Around August 6, 2012, a spacecraft will reach Mars' surface after a nine-month journey from Earth. It'll flex its legs, turn on its cameras, and activate its wheels, turning from a spacecraft to a rover. Curiosity, it is called, and it is at the cutting edge of human extraterrestrial experimentation.
Designed to investigate our closest neighbor, which may have once hosted life and seems to have had a massive planet-drying attack of global warming, Curiosity continues the work of earlier rovers Sojourner (landed July 4, 1997) and Spirit and Opportunity (January of 2004). Curiosity is different though: It's the size of a Mini Cooper, has a huge robot arm, a weather station, and is five times heavier than Spirit and 86 times heavier than Sojourner. Curiosity will be doing science in real time on another planet in a way that's never been done before.
The process of designing something this sophisticated, massive, and destined for such a harsh environment isn't easy. Check out the video below of its crazy delivery system:
Fast Company spoke with Bill Allen of the Jet Propulsion Laboratory, who led the team actually designing the hardware for Curiosity, to understand how his team organizes such a complex project. It has a lot in common with some of the projects your business may work on, as it turns out—with the major difference that once it launches there is no way to go back and tweak anything.
The process begins with scientific goals. "We start in what's called pre-Phase A, so it's not officially a project yet," says Allen. "And we try to conceptualize what will be a spacecraft/rover that'll accomplish whatever the scientific goals are. So we take some high-level requirements, and start with that—to get the vehicle in the ballpark."
The specifications get more detailed and complex as the project evolves, and an iterative design process occurs. "By the time it reaches my area, it's a conceptual design so we do a lot of trade studies, trade space if you will," he says. "We went one route, but it was too massive." As the demands of the scientists bump up against the hard physics of launching a spacecraft to Mars the craft takes shape.
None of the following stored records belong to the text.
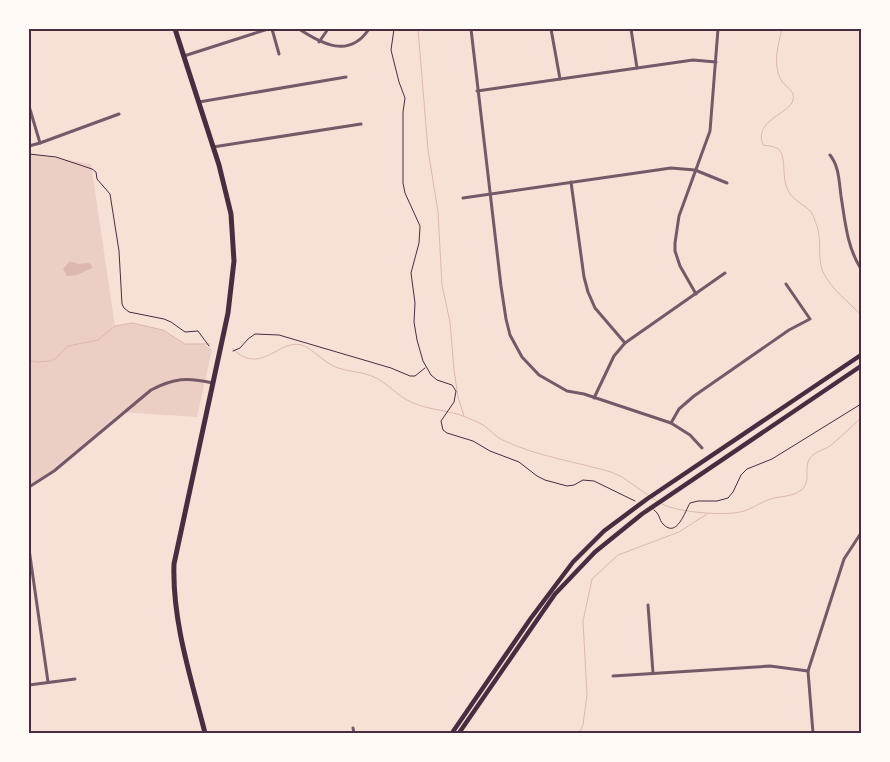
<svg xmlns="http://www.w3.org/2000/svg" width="890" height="762" font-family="'Work Sans',sans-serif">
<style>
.green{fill:#ebcfc5}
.water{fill:#dcb8b0}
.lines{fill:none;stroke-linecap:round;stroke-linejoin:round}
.stream{stroke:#dcb8b0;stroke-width:1}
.path{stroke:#4a2c40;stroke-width:1}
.minor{stroke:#755966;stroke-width:3}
.secondary{stroke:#4a2c40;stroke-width:4.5}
.primary{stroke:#4a2c40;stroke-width:5}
.neatline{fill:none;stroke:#4a2c40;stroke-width:2}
</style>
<rect width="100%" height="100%" fill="#f7e1d7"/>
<polygon class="green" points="29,153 91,164 115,326 132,323 139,324 163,330 185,344 203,343 212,350 197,417 121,412 52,470 29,485"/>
<polygon class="water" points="70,261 79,264 88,263 91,264 92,268 77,275 67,276 63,269"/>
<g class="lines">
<g class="stream">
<polyline points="418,29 428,150 438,212 442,285 450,322 454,370 458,397 464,416"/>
<path d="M 782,29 C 778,45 773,63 780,78 C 784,87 796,90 793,100 C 790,114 753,120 763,145 C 768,146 777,146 780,151 C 786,158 782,178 787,188 C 791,200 803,203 811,212 C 814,216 815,222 817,226 C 822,241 817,258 823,272 C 832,290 848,301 861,315"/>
<path d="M 232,348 C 263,380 282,331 308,348 C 317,354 324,361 333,366 C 346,372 361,371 374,377 C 388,383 397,396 411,402 C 428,410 448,410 466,417 C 472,420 478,422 483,425 C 491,430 496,438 505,441 C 536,456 577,462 611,472 L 622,477 L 658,502"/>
<polyline points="29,360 36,362 50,361 55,359 68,346 98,340 115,326 132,323 163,330 185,344 210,344"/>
<path d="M 662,504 C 677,512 722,516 740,512 C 751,510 760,502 771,499 C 780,496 791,497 800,491 C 813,482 802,467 811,457 C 816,451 824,450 830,446 C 841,437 851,427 861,418"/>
<polyline points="579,733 583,725 587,695 583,621 592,579 618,555 679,532 707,514"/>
</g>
<g class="path">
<polyline points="394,29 391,50 399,82 405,98 403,112 403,183 405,193 420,226 419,243 411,273 415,303 414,322 417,340 423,361 431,375 437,380 452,385 456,391 454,402 441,421 443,430 447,433 473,441 490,451 519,462 537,476 545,480 567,486 574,485 583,480 594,481 635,501"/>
<polyline points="29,154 56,157 92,169 96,172 97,179 110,194 119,251 122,304 124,308 129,312 164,319 171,322 185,332 198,331 209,346"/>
<polyline points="233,351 240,348 248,339 255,334 279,335 391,368 410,376 415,376 425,368"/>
<path d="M 654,510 C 660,514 659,520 663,524 C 677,539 685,511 690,503 L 698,501 L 717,501 L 728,498 L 733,492 L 741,475 L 747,469 L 772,459 L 861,404"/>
</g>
<g class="minor">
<polyline points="272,29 279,54"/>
<path d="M 299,29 C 322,44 349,59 369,29"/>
<polyline points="471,29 501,286 506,319 510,335 522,357 539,375 567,391 584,394 671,423 690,435 702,448"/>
<polyline points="551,29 560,79"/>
<polyline points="631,29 637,68"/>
<polyline points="319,42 328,29"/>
<polyline points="184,56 268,29"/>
<polyline points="477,91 693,60 716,62"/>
<polyline points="199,102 346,77"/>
<polyline points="29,106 40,143"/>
<polyline points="29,146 40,143 119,114"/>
<polyline points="213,147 361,124"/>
<path d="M 830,155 C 839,166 839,181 841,196 C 845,221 847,247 861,269"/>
<polyline points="571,182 584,277 588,292 595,308 625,343"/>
<polyline points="463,198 671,168 695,170 727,183"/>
<polyline points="696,294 680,266 675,251 675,243 679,216 710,131 718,29"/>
<polyline points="594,398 614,356 625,343 725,273"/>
<polyline points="671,423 679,409 694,396 789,330 810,319 786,284"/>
<path d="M 29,487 L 54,471 L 151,390 C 174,378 187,377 213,383"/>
<polyline points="29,549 48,682"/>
<polyline points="648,605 653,673"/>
<polyline points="613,676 770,666 808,671"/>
<polyline points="29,685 75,679"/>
<polyline points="353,728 354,733"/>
<polyline points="813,733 808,671 844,559 861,533"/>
</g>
<g class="secondary">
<polyline points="452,733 531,618 573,562 604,531 647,499 861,355"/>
<polyline points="459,733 555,594 595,552 642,514 861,366"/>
</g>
<path class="primary" d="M 175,29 L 219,165 L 231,214 L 234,261 L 228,313 L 174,564 C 172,621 191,678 205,733"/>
</g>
<rect width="890" height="762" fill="none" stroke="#fffaf5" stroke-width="60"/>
<rect x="30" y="30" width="830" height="702" class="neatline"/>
</svg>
The design is thus an elaborate sequence of trade-offs, Allen explained: "We do trades like lower the fuel, therefore we can't do as long a mission and other things like this."
Once the more paper-based section of the design is complete, everything becomes much more high-tech. "We use computer-aided design systems to effectualize the trade space," Allen explained, "and as a rule we at NASA prefer to try to do COTS (commercial off-the-shelf) systems for hardware and software as much as possible. But we're not really in that business. So we have to develop our own." This means there's a huge scoping process to flex different parameters of the design that would not be possible with a pre-designed and pre-engineered system for every segment.
This is a process that has to be done correctly at every stage. "It's just the nature of what we do," says Allen. "R&D billions of miles away is hard to do. When we send something into space we don't have the opportunity to dink around, re-do it, fix it, repair it, and put it back out. We get one shot. It's got to survive the harshest environments imaginable—so all that combined means we have to use technology that's proven, we can test it, validate it and so forth. So the technology that fits that bill is usually five to 10 years behind the leading edge."
As part of the design trade-offs, items have to be left off. That included Allen's personal favorite, a camera that pointed aft to offer a view of the separation stages. "I think that would've been an extraordinary camera to have," he says. This camera would've offered an amazing view of the descent through Mars' atmosphere, with the rear heat shell popping off, parachutes deploying and the final rocket cradle descent—valuable data for working out how well the mission is flying and details for future mission designs—as well as unprecedented views of the Martian atmosphere. Though it would've had to be space-hardened and require electronics support, it would probably have only added a kilo or so to the vehicle mass.
Now Allen enters a curious hiatus until August 2012. The Mars Science Laboratory of which Curiosity is the key part (which is sometimes overlooked, Allen noted), successfully launched aboard a Delta II rocket last Friday. Eventually, he will learn how well the design trade-offs paid off, and how effectively Curiosity turns up climate and life-detecting science.
"I'm not sure yet how it's going to feel—I'm exhausted so I'm sure I'm going to watch it, and maybe it'll be like the empty nest syndrome," he says. "It's all going to be insignificant, though, compared to it working—that's the key. And by working I mean landing on the planet, turning on, and driving around. Actual science, that's going to be the gravy from my vantage point."